TASK ITEM
Extract every line below that contains the word "right", copying each such line in full.

Coordinate data for bounding boxes
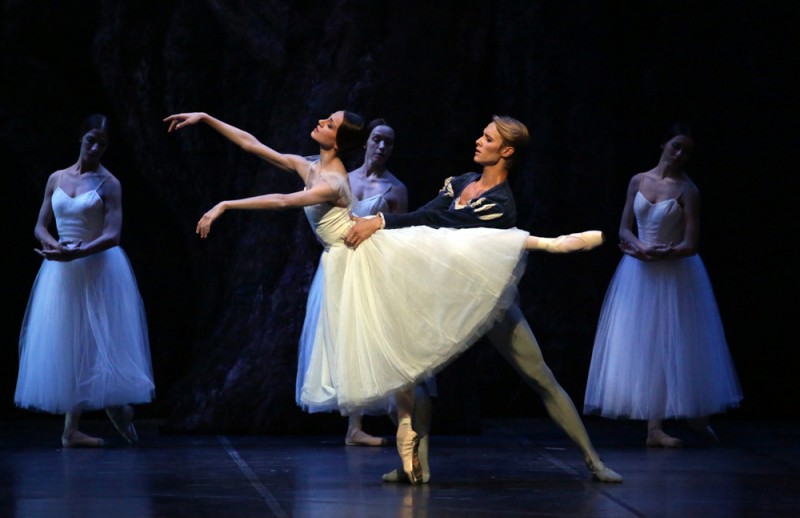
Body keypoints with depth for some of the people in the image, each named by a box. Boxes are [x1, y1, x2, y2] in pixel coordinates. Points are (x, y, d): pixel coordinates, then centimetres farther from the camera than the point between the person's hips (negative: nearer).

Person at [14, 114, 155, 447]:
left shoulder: (108, 184, -5)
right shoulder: (57, 179, 8)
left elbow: (112, 235, -13)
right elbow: (40, 227, 9)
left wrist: (76, 254, -23)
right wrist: (55, 245, -12)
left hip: (98, 270, -4)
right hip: (61, 271, 4)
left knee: (93, 344, -3)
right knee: (66, 347, 2)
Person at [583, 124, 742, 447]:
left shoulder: (686, 189, -5)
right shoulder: (638, 181, 6)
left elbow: (691, 244, -10)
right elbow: (624, 230, 6)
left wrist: (655, 254, -15)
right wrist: (640, 247, -13)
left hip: (675, 274, -3)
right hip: (639, 275, 3)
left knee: (674, 345, 0)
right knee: (644, 346, -1)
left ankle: (695, 415, 14)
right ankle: (654, 426, -2)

SOLUTION
right shoulder: (57, 179, 8)
right elbow: (40, 227, 9)
right wrist: (55, 245, -12)
right hip: (61, 271, 4)
right knee: (66, 347, 2)
right shoulder: (638, 181, 6)
right elbow: (624, 230, 6)
right wrist: (640, 247, -13)
right hip: (639, 275, 3)
right knee: (644, 346, -1)
right ankle: (654, 426, -2)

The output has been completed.